───── EXTRACT ─────

Please accept this correspondence as our written consent under the Section 4(l) of the Securities Purchase Agreement dated March 8, 2006 by and between Compliance Systems Corporation and Montgomery Equity Partners, Ltd. (“Montgomery”) (the “March 2006 Securities Purchase Agreement”) and Section 4(k) of the Securities Purchase Agreement dated March 16, 2007 by and between Compliance Systems Corporation and YA Global Investments, L.P (f/k/a Cornell Capital Partners, LP) (“YA Global”) (the “March 2007 Securities Purchase Agreement”) for the issuance and sale by the Company of up to $2,500,000.00 of Company’s preferred stock convertible into shares of the Company’s common stock at $0.01 per share, which may be less than the bid price of the Company’s common stock immediately prior to its issuance and sale (the “Issuance and Sale”).

─────

TASK LIST -
[A] Rewrite the paragraph of the consent letter that begins "Please accept this correspondence" as a short bulleted list that keeps its main facts.
[B] According to the consent letter, what was YA Global Investments, L.P. formerly known as?
[C] State whether each statement agrees with the consent letter, answering yes or no and quoting the words that decide it: (i) The March 2006 agreement was between Compliance Systems Corporation and YA Global. (ii) The preferred stock converts into common stock at $0.01 per share. (iii) The issuance and sale covers up to $2,500,000.00 of preferred stock.

───── SOURCE MATERIAL ─────

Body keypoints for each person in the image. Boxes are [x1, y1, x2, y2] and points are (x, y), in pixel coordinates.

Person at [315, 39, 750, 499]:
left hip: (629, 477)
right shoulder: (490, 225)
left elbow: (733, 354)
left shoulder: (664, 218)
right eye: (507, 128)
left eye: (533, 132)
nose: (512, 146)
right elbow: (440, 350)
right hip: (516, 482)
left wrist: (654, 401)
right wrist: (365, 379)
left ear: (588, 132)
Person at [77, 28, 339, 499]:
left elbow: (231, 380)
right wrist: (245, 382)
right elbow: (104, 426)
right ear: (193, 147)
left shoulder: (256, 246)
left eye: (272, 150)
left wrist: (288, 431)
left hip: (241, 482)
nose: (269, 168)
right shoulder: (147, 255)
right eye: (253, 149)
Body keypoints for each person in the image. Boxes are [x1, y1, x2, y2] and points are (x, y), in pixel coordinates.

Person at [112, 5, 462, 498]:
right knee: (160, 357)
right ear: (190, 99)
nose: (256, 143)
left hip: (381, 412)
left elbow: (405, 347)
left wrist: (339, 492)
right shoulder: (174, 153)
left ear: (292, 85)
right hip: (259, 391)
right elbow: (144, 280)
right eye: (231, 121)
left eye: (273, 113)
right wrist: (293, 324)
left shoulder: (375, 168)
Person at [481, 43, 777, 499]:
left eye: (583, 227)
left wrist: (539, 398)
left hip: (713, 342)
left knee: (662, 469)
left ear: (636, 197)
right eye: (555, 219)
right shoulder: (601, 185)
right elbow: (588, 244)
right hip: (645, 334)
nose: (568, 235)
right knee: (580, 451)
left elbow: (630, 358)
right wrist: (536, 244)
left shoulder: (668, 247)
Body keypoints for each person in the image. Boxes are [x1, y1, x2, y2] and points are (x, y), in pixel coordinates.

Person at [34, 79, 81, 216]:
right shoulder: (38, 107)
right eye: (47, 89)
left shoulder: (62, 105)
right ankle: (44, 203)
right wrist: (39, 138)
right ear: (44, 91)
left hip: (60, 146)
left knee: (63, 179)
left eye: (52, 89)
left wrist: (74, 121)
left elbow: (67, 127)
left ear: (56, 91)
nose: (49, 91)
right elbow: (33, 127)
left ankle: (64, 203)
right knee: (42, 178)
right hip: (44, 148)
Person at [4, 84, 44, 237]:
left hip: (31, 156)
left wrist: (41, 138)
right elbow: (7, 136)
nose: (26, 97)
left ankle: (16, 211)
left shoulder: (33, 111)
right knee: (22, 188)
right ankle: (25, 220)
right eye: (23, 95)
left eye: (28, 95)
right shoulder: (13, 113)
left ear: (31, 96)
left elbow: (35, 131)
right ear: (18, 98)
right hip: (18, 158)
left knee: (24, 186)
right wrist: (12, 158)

─────
───── SOURCE MATERIAL ─────

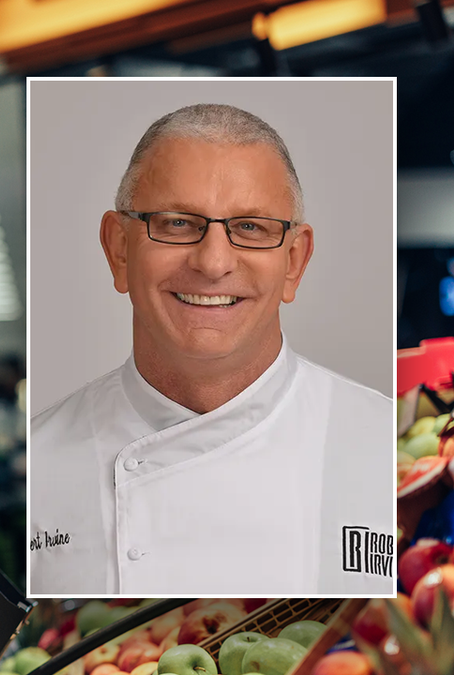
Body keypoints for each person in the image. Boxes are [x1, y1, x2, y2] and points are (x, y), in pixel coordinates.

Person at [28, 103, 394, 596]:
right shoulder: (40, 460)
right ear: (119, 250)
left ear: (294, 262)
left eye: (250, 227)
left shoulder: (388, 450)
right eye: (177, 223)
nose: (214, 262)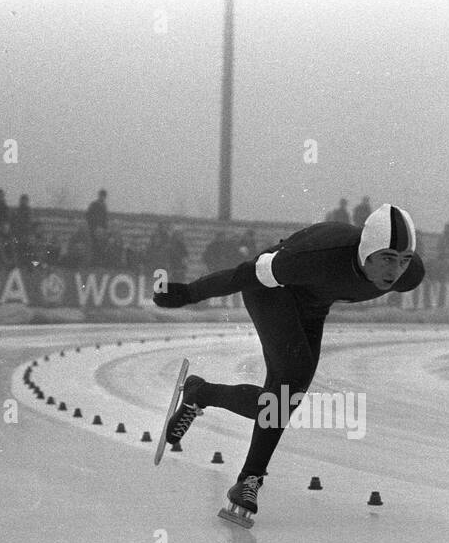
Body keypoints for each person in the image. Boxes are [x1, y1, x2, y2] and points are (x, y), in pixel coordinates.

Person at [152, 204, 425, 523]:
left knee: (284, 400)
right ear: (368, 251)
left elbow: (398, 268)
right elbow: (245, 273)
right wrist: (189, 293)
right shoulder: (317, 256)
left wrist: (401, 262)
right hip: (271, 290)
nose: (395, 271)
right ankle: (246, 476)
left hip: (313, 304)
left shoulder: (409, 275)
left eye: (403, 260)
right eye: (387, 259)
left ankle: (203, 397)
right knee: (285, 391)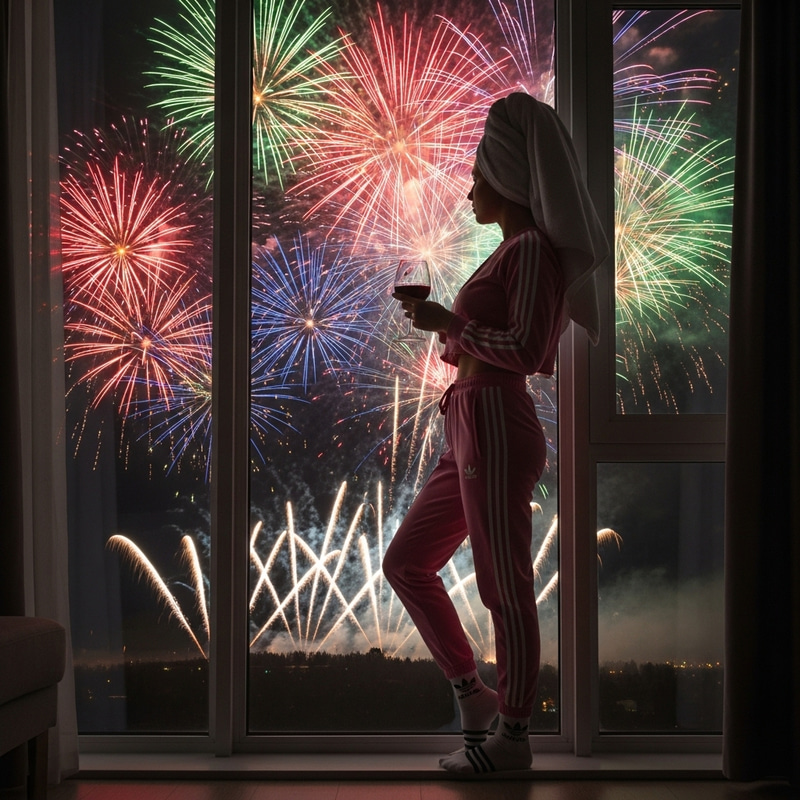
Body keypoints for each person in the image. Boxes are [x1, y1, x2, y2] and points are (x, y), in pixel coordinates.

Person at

─────
───── SOURCE MATERIAL ─────

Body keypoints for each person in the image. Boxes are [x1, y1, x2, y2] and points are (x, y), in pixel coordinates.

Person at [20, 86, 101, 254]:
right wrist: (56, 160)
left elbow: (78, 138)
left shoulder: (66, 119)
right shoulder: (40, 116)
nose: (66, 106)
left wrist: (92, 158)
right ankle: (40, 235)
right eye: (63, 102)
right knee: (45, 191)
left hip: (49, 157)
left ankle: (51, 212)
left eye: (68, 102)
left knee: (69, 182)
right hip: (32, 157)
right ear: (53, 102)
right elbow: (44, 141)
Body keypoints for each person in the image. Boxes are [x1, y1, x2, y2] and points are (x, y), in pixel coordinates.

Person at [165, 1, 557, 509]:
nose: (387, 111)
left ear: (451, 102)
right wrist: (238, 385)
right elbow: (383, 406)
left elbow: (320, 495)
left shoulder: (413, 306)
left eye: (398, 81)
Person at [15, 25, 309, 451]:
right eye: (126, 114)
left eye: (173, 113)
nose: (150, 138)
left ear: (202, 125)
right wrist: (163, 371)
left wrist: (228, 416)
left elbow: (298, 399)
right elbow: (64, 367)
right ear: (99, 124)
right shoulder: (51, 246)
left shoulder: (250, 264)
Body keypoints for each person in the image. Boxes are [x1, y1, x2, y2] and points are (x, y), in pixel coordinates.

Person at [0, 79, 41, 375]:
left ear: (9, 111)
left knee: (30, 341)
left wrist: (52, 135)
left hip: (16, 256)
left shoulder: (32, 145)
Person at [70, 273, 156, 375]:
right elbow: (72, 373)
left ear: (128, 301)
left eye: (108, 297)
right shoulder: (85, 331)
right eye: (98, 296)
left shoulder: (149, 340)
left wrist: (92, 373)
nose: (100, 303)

─────

SOLUTIONS -
[A]
- Written consent is given under Section 4(l) of the Securities Purchase Agreement dated March 8, 2006, between Compliance Systems Corporation and Montgomery Equity Partners, Ltd.
- Consent is also given under Section 4(k) of the Securities Purchase Agreement dated March 16, 2007, between Compliance Systems Corporation and YA Global Investments, L.P. (formerly known as Cornell Capital Partners, LP).
- The consent covers the Company's issuance and sale of up to $2,500,000.00 of its preferred stock.
- The preferred stock is convertible into the Company's common stock at $0.01 per share, which may be less than the common stock's bid price immediately before the issuance and sale.

[B] Cornell Capital Partners, LP.

[C]
(i) No: "dated March 8, 2006 by and between Compliance Systems Corporation and Montgomery Equity Partners, Ltd."
(ii) Yes: "convertible into shares of the Company’s common stock at $0.01 per share"
(iii) Yes: "up to $2,500,000.00 of Company’s preferred stock"